REQUEST:
From the VSX indexed-load bug report below, list every email address given in its CC field.

SOURCE DOCUMENT:
Open Quuxplusone opened 9 years ago
Bugzilla Link | PR24817 |
Status | CONFIRMED |
Importance | P normal |
Reported by | Carrot (carrot@google.com) |
Reported on | 2015-09-14 17:08:17 -0700 |
Last modified on | 2017-05-24 09:56:40 -0700 |
Version | trunk |
Hardware | PC Linux |
CC | hfinkel@anl.gov, kit.barton@gmail.com, llvm-bugs@lists.llvm.org, nemanja.i.ibm@gmail.com, wschmidt@linux.vnet.ibm.com |
Fixed by commit(s) | |
Attachments | |
Blocks | |
Blocked by | |
See also |
The reason this happens is that we have the AddedComplexity set on VSX
instructions to favour them and the VSX indexed loads/stores are defined within
that block.
Of course, the exact same thing happens with double precision values. However,
this isn't P8 specific since we've had indexed double precision VSX loads in P7
as well.
The easy solution for this problem is to extract the VSX indexed loads from the
AddedComplexity block. However, we will then never load such values in the
upper VSX registers.
(In reply to comment #1)
> The reason this happens is that we have the AddedComplexity set on VSX
> instructions to favour them and the VSX indexed loads/stores are defined
> within that block.
> Of course, the exact same thing happens with double precision values.
> However, this isn't P8 specific since we've had indexed double precision VSX
> loads in P7 as well.
>
> The easy solution for this problem is to extract the VSX indexed loads from
> the AddedComplexity block. However, we will then never load such values in
> the upper VSX registers.
It might be better to peephole this after register allocation. You want the
larger register classes to be available during RA for high-register-pressure
situations. If that turns out to be unnecessary, we could relax after the fact.
This approach is not exactly optimal, but seems better than the other
relatively-easy alternatives.
Since Power9 has scalar D-Form loads and stores that can operate on the full
VSX register set, this is not an issue on Power9. The code produced for this on
Power9 is the same as the code on Power7.
I think that given the limitation of Power8 in terms of not having D-Form loads
for all the VSX registers along with the intent to favour VSX due to the larger
register set, we should leave the Power8 code as is and close this PR. Please
let me know what you think.
Carrot, are you OK with closing this PR as a limitation on P8?
It's OK to me.

ENTRIES SUPPLIED:
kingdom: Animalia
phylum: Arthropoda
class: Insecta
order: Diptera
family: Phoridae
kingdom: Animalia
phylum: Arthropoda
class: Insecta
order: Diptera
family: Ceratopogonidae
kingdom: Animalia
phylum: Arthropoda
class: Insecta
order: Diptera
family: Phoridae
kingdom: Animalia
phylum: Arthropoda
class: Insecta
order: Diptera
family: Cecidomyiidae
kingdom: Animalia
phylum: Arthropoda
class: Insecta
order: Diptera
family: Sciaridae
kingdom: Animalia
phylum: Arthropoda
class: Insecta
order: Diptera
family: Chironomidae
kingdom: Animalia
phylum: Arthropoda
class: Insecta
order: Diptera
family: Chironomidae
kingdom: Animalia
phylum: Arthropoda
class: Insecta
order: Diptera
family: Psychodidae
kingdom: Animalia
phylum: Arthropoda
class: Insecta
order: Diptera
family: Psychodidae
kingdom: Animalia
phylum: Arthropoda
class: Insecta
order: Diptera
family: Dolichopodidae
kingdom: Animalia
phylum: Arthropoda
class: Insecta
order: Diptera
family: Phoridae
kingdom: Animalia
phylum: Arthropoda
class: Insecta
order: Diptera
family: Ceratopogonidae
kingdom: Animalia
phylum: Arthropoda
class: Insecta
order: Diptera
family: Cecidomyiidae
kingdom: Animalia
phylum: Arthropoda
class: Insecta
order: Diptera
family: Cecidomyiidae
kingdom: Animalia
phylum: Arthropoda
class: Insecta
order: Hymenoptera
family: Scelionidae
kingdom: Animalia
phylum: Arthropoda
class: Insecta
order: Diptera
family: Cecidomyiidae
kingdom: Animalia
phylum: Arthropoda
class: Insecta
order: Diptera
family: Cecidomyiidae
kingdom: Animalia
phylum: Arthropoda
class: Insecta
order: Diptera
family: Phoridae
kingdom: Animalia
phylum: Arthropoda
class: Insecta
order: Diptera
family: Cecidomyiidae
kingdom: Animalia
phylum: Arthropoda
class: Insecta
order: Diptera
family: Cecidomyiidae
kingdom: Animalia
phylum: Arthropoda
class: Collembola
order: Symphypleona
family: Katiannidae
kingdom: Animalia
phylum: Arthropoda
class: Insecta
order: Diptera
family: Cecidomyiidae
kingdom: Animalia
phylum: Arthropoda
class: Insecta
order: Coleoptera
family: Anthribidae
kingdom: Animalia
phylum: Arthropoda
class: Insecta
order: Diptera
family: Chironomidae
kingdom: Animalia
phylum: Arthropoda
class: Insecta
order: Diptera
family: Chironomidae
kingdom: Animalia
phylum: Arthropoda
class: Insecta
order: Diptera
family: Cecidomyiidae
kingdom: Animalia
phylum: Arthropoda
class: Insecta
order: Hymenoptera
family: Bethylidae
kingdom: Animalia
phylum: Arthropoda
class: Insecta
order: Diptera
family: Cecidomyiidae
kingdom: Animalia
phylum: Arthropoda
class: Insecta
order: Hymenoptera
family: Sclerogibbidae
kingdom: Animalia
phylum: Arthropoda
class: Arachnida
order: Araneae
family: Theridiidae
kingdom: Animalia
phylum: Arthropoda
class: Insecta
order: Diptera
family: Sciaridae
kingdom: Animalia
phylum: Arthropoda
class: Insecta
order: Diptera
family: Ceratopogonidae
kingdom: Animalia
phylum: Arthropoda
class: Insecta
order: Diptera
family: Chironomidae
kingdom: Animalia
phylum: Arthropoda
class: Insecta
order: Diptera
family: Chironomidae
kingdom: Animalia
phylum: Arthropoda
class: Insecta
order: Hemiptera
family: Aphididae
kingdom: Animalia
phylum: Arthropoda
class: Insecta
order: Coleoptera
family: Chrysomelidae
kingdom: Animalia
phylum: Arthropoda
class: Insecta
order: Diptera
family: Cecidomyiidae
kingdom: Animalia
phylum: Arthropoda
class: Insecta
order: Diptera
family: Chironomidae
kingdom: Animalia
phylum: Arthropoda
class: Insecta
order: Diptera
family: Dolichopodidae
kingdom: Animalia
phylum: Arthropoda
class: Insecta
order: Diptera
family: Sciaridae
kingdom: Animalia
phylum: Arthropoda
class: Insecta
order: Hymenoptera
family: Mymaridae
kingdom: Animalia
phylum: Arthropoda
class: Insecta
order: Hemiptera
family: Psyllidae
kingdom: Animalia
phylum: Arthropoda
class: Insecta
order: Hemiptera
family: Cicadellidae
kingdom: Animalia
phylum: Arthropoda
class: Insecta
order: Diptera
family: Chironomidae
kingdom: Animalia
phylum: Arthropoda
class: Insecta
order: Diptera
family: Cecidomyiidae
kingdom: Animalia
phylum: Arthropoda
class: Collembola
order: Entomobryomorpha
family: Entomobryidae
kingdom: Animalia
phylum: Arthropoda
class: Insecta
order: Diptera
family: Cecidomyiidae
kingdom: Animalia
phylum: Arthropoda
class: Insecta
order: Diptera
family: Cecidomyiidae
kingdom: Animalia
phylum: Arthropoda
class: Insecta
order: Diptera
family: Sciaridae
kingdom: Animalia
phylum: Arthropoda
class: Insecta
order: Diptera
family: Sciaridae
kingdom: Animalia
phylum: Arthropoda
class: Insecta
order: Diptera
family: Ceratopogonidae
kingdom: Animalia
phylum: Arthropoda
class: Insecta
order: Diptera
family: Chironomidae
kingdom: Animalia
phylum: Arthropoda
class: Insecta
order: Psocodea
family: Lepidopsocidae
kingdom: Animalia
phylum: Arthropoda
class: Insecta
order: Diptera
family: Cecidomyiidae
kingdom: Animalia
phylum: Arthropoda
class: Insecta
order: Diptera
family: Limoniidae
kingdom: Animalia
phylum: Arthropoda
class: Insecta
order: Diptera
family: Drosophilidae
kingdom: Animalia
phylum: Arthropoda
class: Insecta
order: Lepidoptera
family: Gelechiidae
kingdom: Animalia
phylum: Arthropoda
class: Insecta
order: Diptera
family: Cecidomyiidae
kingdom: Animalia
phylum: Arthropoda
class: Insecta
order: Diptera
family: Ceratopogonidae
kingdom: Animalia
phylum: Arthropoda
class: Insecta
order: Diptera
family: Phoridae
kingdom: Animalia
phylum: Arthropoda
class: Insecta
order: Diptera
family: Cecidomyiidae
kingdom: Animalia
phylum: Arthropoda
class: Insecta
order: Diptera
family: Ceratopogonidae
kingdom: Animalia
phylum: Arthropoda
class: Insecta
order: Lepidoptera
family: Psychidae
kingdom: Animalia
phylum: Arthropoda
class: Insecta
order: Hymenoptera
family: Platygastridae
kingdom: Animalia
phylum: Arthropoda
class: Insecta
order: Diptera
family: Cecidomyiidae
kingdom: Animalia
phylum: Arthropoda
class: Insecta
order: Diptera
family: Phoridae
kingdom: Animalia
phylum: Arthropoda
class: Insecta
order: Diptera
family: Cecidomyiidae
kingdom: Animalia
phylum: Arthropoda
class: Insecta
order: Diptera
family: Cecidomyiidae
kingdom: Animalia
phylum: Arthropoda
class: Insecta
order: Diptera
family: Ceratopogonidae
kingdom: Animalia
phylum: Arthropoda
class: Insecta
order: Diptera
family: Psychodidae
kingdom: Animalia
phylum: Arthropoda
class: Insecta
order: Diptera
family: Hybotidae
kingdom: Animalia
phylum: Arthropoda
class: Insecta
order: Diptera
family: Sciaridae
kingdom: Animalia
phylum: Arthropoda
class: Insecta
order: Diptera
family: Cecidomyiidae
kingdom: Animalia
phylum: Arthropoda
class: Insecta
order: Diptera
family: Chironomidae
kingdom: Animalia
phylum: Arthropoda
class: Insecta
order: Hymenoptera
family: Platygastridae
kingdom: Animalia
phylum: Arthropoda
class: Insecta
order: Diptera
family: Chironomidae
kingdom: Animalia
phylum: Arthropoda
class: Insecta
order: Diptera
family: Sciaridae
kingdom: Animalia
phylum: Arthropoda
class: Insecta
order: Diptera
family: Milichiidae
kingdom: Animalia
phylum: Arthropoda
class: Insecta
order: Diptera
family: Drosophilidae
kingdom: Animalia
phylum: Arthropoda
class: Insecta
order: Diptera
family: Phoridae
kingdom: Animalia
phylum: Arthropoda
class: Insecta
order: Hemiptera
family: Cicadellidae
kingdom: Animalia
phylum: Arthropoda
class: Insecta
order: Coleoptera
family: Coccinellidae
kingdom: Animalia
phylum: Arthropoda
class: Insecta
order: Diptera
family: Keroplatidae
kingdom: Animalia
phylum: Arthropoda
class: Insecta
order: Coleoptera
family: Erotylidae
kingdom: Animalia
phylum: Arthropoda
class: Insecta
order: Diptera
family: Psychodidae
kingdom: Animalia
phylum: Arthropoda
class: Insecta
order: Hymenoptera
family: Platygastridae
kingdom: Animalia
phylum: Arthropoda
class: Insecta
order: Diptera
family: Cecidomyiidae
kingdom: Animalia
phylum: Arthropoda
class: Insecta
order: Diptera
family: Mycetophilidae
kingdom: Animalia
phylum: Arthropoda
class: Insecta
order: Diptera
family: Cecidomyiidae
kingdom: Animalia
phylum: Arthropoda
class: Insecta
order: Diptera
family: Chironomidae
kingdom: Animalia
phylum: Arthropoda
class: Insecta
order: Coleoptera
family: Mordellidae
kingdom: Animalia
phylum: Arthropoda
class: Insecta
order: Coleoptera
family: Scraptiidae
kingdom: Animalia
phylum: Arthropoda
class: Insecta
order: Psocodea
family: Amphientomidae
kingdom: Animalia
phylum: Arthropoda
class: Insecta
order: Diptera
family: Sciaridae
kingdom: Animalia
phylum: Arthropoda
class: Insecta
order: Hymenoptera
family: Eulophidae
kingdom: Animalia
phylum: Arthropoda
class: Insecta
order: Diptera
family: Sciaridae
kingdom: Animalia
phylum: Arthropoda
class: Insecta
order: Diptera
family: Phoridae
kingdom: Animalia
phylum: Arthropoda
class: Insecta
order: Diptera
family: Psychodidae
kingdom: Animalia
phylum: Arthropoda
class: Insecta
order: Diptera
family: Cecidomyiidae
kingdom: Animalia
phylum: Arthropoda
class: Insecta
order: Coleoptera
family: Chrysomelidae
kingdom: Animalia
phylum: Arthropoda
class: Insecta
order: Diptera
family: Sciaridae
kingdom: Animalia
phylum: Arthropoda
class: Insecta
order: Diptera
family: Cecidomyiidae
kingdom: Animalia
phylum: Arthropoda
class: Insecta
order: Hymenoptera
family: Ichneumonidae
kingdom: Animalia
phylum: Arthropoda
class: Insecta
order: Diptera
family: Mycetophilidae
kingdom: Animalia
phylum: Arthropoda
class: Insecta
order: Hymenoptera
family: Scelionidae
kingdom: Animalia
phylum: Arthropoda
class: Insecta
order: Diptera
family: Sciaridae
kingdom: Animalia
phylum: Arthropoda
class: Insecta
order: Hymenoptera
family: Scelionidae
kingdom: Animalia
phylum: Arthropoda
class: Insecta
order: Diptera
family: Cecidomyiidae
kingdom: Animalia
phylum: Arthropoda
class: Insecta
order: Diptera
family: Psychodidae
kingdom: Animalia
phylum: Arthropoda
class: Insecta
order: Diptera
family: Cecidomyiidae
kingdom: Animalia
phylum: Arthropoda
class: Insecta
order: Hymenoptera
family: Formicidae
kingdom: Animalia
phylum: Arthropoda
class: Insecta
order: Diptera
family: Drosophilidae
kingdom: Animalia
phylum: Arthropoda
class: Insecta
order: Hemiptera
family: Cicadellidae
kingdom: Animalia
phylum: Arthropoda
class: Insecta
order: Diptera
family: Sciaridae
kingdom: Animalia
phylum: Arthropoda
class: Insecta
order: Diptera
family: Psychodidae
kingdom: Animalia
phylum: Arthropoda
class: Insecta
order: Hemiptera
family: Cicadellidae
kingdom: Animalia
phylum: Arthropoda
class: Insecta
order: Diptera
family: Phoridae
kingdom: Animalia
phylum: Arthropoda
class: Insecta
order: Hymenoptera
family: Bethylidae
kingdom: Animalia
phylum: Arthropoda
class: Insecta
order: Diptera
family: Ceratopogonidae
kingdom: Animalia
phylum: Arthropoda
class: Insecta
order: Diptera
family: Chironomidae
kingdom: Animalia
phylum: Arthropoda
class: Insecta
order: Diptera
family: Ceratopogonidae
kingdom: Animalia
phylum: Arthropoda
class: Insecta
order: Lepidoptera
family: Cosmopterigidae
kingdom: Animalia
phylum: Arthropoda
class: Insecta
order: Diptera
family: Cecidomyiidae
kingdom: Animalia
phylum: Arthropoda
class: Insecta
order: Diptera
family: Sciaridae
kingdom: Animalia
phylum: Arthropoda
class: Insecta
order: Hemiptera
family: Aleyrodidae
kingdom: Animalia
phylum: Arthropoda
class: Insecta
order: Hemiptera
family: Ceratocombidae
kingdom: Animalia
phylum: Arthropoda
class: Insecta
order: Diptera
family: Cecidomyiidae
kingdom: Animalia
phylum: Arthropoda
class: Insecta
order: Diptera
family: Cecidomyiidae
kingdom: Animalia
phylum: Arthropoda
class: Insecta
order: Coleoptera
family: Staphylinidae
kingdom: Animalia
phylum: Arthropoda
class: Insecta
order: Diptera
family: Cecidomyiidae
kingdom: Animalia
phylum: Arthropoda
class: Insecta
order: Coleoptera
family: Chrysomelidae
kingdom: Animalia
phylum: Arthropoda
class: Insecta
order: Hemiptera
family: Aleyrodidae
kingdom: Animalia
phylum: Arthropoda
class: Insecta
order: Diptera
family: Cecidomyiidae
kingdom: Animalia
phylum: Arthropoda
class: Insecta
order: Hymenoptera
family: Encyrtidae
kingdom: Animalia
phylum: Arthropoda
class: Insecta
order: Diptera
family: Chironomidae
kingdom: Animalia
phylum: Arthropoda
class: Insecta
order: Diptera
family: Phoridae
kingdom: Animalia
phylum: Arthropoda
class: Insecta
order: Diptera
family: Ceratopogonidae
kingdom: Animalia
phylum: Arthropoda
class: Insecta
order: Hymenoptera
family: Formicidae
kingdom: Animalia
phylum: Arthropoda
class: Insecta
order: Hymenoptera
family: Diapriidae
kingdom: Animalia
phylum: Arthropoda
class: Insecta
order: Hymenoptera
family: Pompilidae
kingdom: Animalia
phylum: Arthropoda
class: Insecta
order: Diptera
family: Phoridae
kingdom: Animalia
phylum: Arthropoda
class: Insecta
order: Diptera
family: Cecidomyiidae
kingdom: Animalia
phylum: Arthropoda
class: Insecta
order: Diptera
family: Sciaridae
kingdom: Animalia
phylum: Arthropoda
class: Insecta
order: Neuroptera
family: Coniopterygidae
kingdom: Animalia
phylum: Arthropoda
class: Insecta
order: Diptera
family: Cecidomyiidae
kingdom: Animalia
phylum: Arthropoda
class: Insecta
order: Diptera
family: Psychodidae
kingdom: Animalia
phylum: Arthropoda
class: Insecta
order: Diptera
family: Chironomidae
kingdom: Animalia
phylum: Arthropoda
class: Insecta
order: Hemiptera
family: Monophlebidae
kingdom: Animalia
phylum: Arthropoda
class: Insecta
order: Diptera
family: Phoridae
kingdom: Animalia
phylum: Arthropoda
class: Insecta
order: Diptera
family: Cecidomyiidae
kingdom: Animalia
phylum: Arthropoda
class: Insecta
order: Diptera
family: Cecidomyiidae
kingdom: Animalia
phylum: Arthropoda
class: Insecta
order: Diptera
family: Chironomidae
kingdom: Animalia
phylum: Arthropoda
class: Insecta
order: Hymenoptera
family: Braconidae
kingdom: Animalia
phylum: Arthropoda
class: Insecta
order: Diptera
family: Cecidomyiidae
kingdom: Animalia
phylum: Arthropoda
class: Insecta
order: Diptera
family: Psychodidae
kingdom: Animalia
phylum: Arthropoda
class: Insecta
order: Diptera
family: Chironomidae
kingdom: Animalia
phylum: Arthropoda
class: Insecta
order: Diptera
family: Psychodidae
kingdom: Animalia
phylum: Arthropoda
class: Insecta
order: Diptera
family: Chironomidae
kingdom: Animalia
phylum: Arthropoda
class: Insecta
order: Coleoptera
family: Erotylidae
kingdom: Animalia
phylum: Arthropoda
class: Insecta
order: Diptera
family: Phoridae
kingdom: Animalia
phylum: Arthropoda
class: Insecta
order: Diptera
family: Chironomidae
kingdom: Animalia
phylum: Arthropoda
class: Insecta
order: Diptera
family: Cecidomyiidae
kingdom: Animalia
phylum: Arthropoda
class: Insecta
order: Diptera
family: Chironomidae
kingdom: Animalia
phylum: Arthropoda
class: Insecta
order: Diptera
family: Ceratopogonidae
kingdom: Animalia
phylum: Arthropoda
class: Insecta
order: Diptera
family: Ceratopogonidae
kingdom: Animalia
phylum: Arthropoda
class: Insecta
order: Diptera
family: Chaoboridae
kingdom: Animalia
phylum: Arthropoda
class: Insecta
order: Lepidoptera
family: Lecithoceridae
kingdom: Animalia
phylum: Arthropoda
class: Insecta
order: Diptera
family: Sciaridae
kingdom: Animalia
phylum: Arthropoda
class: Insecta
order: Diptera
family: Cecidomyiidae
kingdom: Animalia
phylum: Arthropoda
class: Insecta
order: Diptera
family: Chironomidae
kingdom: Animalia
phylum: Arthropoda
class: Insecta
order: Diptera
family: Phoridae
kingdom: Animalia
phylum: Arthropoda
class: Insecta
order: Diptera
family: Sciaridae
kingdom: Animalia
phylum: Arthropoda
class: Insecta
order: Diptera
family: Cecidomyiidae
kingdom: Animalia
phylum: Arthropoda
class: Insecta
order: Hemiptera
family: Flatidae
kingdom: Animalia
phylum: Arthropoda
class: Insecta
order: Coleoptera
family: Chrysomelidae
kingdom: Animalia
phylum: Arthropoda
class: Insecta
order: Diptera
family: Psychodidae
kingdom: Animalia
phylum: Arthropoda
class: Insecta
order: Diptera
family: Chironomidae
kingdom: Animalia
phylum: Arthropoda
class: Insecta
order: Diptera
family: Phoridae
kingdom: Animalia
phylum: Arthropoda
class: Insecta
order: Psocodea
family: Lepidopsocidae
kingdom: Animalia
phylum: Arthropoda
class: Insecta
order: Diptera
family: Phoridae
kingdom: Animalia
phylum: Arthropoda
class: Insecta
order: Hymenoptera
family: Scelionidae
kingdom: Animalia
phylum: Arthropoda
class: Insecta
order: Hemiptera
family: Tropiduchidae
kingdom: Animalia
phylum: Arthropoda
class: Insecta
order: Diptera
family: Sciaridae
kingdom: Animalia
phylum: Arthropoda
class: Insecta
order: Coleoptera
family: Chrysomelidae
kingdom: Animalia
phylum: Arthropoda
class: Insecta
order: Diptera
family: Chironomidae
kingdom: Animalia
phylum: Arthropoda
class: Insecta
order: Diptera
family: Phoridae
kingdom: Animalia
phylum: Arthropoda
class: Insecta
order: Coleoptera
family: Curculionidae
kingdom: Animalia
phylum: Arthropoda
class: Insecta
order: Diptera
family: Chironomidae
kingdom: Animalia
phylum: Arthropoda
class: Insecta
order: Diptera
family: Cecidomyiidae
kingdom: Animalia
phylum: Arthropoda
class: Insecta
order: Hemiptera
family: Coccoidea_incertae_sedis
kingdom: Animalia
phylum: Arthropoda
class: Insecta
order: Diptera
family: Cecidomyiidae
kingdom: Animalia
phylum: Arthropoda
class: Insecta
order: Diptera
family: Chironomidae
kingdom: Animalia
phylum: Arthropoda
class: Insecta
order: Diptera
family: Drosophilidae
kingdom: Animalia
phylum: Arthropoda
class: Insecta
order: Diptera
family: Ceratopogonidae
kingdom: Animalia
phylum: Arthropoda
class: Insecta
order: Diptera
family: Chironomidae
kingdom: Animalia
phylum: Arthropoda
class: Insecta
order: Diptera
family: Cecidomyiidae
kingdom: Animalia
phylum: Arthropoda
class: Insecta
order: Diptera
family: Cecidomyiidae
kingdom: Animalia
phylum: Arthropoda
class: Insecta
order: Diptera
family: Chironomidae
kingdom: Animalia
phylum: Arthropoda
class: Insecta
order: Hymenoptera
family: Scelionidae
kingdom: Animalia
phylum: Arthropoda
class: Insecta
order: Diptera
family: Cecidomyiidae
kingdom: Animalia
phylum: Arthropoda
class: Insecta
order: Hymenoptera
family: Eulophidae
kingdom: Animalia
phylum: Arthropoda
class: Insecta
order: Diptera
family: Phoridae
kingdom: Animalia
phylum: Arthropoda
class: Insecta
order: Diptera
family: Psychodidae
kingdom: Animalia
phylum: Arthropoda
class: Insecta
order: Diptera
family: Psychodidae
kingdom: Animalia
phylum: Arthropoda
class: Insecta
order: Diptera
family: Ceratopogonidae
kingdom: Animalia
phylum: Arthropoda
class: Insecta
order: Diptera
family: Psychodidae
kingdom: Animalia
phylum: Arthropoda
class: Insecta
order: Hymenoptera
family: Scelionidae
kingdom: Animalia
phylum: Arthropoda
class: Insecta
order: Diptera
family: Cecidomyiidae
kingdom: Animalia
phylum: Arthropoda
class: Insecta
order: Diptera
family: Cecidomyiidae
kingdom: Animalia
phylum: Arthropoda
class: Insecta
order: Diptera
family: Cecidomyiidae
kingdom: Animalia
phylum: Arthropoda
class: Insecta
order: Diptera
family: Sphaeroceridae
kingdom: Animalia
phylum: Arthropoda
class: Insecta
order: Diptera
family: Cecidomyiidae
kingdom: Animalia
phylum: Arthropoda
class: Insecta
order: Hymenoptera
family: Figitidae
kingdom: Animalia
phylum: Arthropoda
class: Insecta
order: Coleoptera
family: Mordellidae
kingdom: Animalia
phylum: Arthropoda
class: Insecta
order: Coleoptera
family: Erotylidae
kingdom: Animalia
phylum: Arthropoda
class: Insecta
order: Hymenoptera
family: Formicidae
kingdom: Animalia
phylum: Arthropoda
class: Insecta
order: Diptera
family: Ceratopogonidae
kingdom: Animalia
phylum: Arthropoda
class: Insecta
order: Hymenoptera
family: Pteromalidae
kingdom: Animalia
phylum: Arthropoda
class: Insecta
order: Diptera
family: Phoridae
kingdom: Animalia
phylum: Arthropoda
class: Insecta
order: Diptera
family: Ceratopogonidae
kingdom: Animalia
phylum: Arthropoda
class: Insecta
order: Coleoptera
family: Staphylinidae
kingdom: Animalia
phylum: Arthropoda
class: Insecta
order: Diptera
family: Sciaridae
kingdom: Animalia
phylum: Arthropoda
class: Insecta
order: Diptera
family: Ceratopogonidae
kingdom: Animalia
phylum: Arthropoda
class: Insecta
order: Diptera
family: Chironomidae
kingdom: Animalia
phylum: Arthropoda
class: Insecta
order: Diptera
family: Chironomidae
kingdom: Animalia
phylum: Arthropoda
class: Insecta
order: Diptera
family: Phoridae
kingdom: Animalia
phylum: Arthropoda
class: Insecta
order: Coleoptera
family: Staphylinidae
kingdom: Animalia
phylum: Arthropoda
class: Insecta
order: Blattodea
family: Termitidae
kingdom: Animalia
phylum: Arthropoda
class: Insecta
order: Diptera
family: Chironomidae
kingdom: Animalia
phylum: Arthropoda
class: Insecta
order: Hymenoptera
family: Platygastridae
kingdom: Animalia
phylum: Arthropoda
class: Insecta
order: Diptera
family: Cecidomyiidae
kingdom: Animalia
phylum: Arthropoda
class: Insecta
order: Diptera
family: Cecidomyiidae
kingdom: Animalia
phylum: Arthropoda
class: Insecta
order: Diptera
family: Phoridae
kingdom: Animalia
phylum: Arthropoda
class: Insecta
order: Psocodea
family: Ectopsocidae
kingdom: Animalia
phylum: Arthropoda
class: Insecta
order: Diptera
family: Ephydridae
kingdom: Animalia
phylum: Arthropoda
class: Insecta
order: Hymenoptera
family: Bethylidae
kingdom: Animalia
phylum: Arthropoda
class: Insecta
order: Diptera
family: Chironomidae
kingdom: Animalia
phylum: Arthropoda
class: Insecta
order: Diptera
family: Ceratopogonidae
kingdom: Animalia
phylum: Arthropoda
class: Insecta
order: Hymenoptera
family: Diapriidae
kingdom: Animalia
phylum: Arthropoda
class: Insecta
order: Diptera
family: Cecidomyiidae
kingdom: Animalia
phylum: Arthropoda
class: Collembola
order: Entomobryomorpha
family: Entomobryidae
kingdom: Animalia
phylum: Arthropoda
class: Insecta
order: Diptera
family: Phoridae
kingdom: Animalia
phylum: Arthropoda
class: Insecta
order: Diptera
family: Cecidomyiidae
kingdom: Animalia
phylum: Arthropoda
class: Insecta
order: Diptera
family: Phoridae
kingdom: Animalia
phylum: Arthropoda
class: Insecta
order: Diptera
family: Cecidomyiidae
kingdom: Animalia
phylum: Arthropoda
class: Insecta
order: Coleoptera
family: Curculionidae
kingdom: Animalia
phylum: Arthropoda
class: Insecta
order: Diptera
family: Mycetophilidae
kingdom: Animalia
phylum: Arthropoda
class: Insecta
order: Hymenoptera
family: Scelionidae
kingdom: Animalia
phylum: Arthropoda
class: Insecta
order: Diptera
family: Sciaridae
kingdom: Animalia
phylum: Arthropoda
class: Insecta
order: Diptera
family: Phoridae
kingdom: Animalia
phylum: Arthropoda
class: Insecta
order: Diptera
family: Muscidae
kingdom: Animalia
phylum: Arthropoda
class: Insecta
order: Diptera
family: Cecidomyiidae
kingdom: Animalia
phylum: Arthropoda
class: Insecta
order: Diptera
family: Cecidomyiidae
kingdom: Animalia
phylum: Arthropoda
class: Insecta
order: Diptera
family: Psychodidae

RESPONSE TO THIS EXERCISE:
hfinkel@anl.gov
kit.barton@gmail.com
llvm-bugs@lists.llvm.org
nemanja.i.ibm@gmail.com
wschmidt@linux.vnet.ibm.com